KKTC'de genellikle sessiz çoğunluk pek sesini çıkarmaz, bıçak kemiğe dayanana kadar. Hatta biraz da kanatmasını bekler bıçağın, ses vermek için.

 

 Birde marjinal gruplar ve Sivil Toplum Örgütleri vardır, hiç durmadan konuşup, medyaya açıklama yapan... Öyle bir izlenim yaratmaya çalışırlar ki sanki de bütün KKTC onların arkasında ve onlar ne derlerse bütün KKTC vatandaşları onaylamaktadır.

 

Bu marjinal grupların desteklediği siyasi partiler milletvekilliği seçimlerine her girdiklerinde boylarının ölçüsünü alırlar ve yerlerine otururlar. Bırakın KKTC Meclisi’ne milletvekili sokmayı ve seçim barajını aşmayı, aldıkları oyların toplamı en küçük tek haneli sayıyı ya geçer ya geçmez veya oralarda dolaşır.

 

Türkiye orman ve Su İşleri Bakanı Veysel Eroğlu'nun 17 Ekim perşembe günü Türkiye'den KKTC'ye, deniz yüzeyinden 250 metre aşağıya boruları asarak su taşıyacak proje ile ilgili olarak söylediği "Kuzey Kıbrıs Türk Cumhuriyeti'ni göbeğimizden anavatana bağlayacağız" açıklamasını, KKTC vatandaşlarının büyük bir çoğunluğunun desteklemesi ve takdirle karşılamasına rağmen bazı marjinal gruplar olağan Türkiye karşıtı açıklamalarını yaptılar hemen.

 

Açıklama yapan örgüt sözcüleri, Türkiye'ye kordon bağı ile bağlanmak yerine Rumlarla Federasyon kurmak istediklerini dile getirdiler, anavatan Türkiye'nin neredeyse 1878 yılında adanın İngilizlere kiralanmasından beri ne pahasına olursa olsun Kıbrıs Türk halkını hamisiz bırakmama ve kanatları altına alma çabalarına rağmen.  

 

Tesadüfe bakın ki birkaç gün evvel Güney Kıbrıs Rum Yönetimi Maliye ve Dışişleri Bakanları ayrı ayrı yerlerde ama senkronize bir şekilde "Kıbrıs Müzakerelerini sonuçlandırmak için Türkiye ile görüşmek istediklerini ve Kıbrıs sorununun da ancak bu yöntemle çözülebileceğini" açıkladılar. 

 

Bu iki Rum Bakanın yaptığı açıklama hiçte tesadüf değil. Şubat 2013 tarihinde Rum Cumhurbaşkanı seçilen Nikos Anastasiades'in niye hala daha KKTC Cumhurbaşkanı Dr.
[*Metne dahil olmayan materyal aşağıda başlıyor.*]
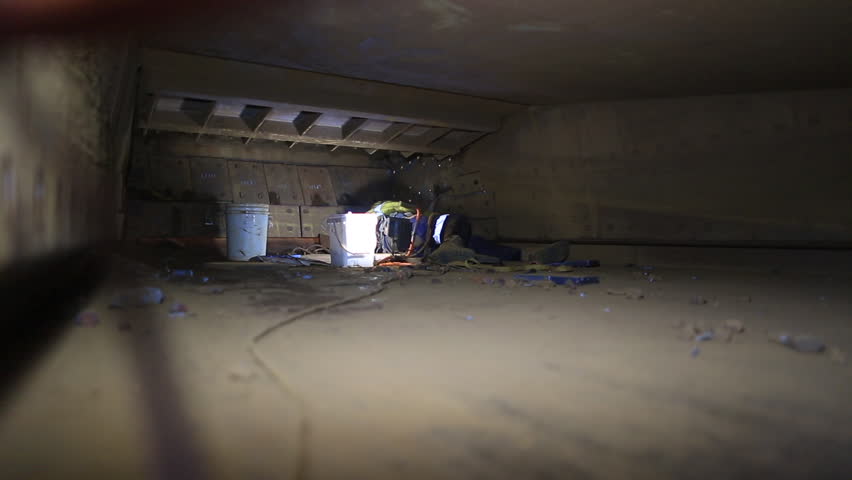
You are a GUI agent. You are given a task and a screenshot of the screen. Output one action in this format:
    pyautogui.click(x=<x>, y=<y>)
    Task: Click on the shadowy corner
    Image resolution: width=852 pixels, height=480 pixels.
    Given the screenshot: What is the action you would take?
    pyautogui.click(x=20, y=441), pyautogui.click(x=18, y=34), pyautogui.click(x=807, y=24), pyautogui.click(x=826, y=473)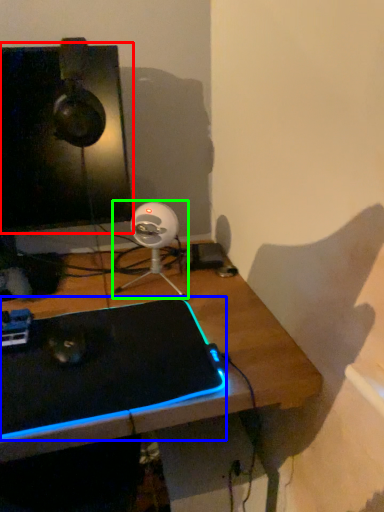
Question: Based on their relative distances, which object is nearer to computer monitor (highlighted by a red box)? Choose from laptop (highlighted by a blue box) and fan (highlighted by a green box).

Choices:
 (A) laptop
 (B) fan

Answer: (B)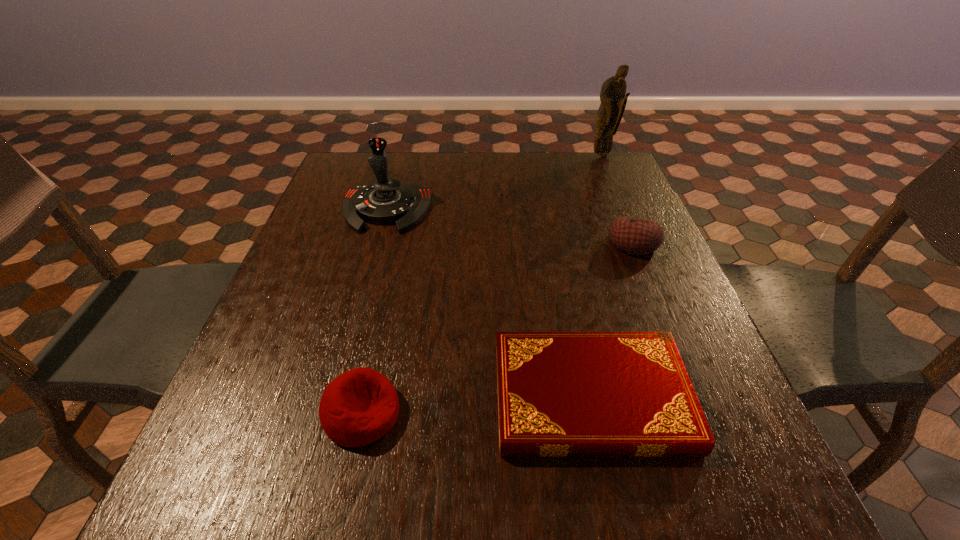
Where is `free spot located 0.260m on the cover of the hardback book`? free spot located 0.260m on the cover of the hardback book is located at coordinates (349, 397).

Locate an element on the screen. The width and height of the screenshot is (960, 540). vacant space located on the cover of the hardback book is located at coordinates (400, 397).

This screenshot has height=540, width=960. What are the coordinates of `vacant space located 0.380m on the cover of the hardback book` in the screenshot? It's located at (281, 397).

Find the location of a particular element. This screenshot has width=960, height=540. figurine that is at the far edge is located at coordinates (612, 96).

In order to click on joystick that is at the far edge in this screenshot , I will do `click(387, 201)`.

You are a GUI agent. You are given a task and a screenshot of the screen. Output one action in this format:
    pyautogui.click(x=<x>, y=<y>)
    Task: Click on the object that is at the left edge
    The height and width of the screenshot is (540, 960).
    Given the screenshot: What is the action you would take?
    387,201

Image resolution: width=960 pixels, height=540 pixels. Identify the location of figurine situated at the right edge. (x=612, y=96).

You are a GUI agent. You are given a task and a screenshot of the screen. Output one action in this format:
    pyautogui.click(x=<x>, y=<y>)
    Task: Click on the beanbag that is at the right edge
    
    Given the screenshot: What is the action you would take?
    pyautogui.click(x=635, y=236)

You are a GUI agent. You are given a task and a screenshot of the screen. Output one action in this format:
    pyautogui.click(x=<x>, y=<y>)
    Task: Click on the hardback book present at the right edge
    
    Given the screenshot: What is the action you would take?
    pyautogui.click(x=560, y=394)

Locate an element on the screen. This screenshot has height=540, width=960. object positioned at the far left corner is located at coordinates (387, 201).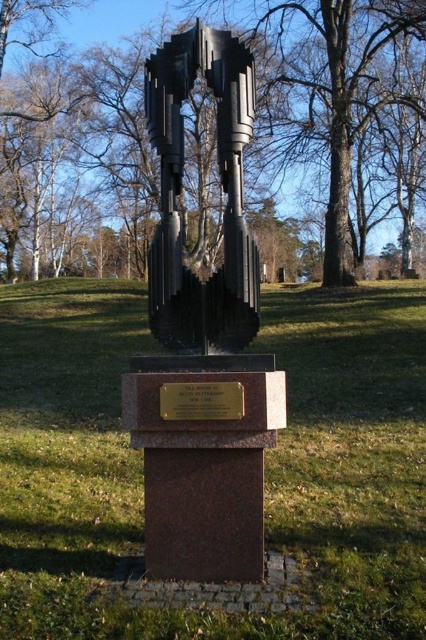
Question: Which object appears farthest from the camera in this image?

Choices:
 (A) black metal tree at center
 (B) green grass at center
 (C) gold plated metal plaque at center
 (D) polished bronze sculpture at center

Answer: (A)

Question: Which point appears closest to the camera in this image?

Choices:
 (A) (294, 512)
 (B) (184, 410)

Answer: (B)

Question: Is black metal tree at center to the right of black polished metal sculpture at center from the viewer's perspective?

Choices:
 (A) no
 (B) yes

Answer: (A)

Question: Can you confirm if polished bronze sculpture at center is smaller than gold plated metal plaque at center?

Choices:
 (A) yes
 (B) no

Answer: (B)

Question: Does green grass at center come in front of black polished metal sculpture at center?

Choices:
 (A) yes
 (B) no

Answer: (A)

Question: Which point is closer to the camera?

Choices:
 (A) gold plated metal plaque at center
 (B) green grass at center
 (C) polished bronze sculpture at center

Answer: (B)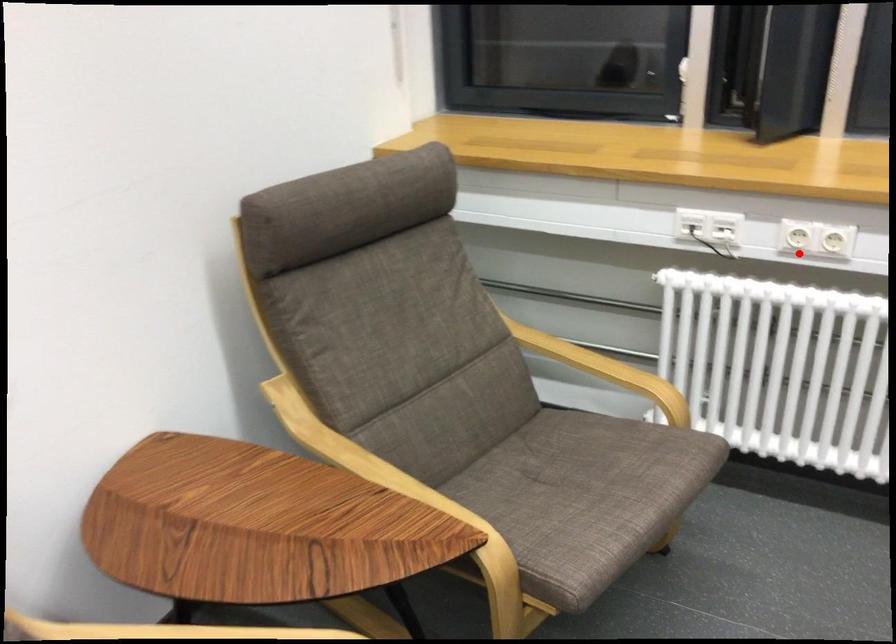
Derviş Eroğlu ile müzakere masasına oturmadığını ve süreci bilinçli bir şekilde uzattığını net bir şekilde açıklamakta gerçekte.

 

Kıbrıslı Rumlar, Kıbrıslı Türkleri muhatap kabul etmediklerini daha evvel beden dilleri ile ima etmeğe çalışmışlardı ama artık muhatap olarak görmek istemediklerini alenen, açık ve net bir şekilde ortaya koymaya başladılar. Bunu bir eylem planına dönüştürdüler ve dostlarına kabul ettirilmesi gereken bir politika olarak benimsediler.  Şimdi de fiilen uygulamaya koydular.

 

Rumların akıllarında BM'nin Kıbrıs Müktesebatı içinde yer alan "İki kesimli, iki bölgeli, siyaseten eşit iki halkın oluşturduğu politik olarak aynı statüde iki Federal devletten oluşan Birleşik Federal Kıbrıs Cumhuriyeti"ni kurmak gibi bir hedef ve düşünce yok. Anastasiades’in geçenlerde dile getirdiği gibi 1960 Kıbrıs Cumhuriyeti Anayasasında bazı değişiklikler yapılarak Kıbrıslı Türklerin, mevcut AB üyesi ve BM tarafından tanınan, Rumlar tarafından 1963 yılında silah zoru ile gasp edilmiş Kıbrıs Cumhuriyeti’ne katılımı var sadece. 

 

Bu nedenle Kıbrıs Rum Yönetimi Maliye ve Dışişleri bakanlarının aynı gün yaptıkları “Kıbrıs sorununu Türkiye ile müzakere edip çözmek istiyoruz” açıklaması gerçekte Kıbrıslı Türklere "Siz bizim muhatabımız değil, devletimiz içindeki azınlıksınız. Size, Ermeni’lere, Latin’lere ve Maronit’lere verdiğimiz azınlık haklarından başka verebileceğimiz hiç bir hak yoktur, ortağımız ise asla olamazsınız" manasındadır.

 

Rumlarla, Federal bir devlet altında ortak bir yaşam kurmak isteyenlerin Şubat 2013’de seçilen yeni Rum Cumhurbaşkanındaki “Kıbrıs sorununa çözüm getirme doğrultusundaki (!)” kulvar değişikliğinin ve Rum siyasilerde de bu yönde başlayan değişimin farkına varmaları gerekmektedir.

 

Çok ciddi bir siyasi sorunun ve değişikliğin eşiğinde olduğumuz kesin...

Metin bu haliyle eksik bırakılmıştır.